*** Block opens ***
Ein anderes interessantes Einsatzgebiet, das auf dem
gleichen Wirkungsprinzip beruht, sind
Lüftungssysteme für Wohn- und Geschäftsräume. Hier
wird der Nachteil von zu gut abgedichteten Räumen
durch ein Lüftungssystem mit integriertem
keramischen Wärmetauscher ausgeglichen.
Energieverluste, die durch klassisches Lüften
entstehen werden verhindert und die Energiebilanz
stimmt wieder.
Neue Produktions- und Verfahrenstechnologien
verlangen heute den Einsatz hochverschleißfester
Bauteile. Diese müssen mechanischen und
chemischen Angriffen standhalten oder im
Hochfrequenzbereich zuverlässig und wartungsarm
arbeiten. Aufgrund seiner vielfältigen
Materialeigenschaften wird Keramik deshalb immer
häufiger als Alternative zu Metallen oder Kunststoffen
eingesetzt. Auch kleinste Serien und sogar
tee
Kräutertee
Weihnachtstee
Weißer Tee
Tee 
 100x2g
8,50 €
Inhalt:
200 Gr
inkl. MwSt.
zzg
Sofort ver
*** Block closes ***
Reproduce the text of each item above verbatim, line by line.

_WRITTEN REPLY_:
Ein anderes interessantes Einsatzgebiet, das auf dem
gleichen Wirkungsprinzip beruht, sind
Lüftungssysteme für Wohn- und Geschäftsräume. Hier
wird der Nachteil von zu gut abgedichteten Räumen
durch ein Lüftungssystem mit integriertem
keramischen Wärmetauscher ausgeglichen.
Energieverluste, die durch klassisches Lüften
entstehen werden verhindert und die Energiebilanz
stimmt wieder.
Neue Produktions- und Verfahrenstechnologien
verlangen heute den Einsatz hochverschleißfester
Bauteile. Diese müssen mechanischen und
chemischen Angriffen standhalten oder im
Hochfrequenzbereich zuverlässig und wartungsarm
arbeiten. Aufgrund seiner vielfältigen
Materialeigenschaften wird Keramik deshalb immer
häufiger als Alternative zu Metallen oder Kunststoffen
eingesetzt. Auch kleinste Serien und sogar
tee
Kräutertee
Weihnachtstee
Weißer Tee
Tee 
 100x2g
8,50 €
Inhalt:
200 Gr
inkl. MwSt.
zzg
Sofort ver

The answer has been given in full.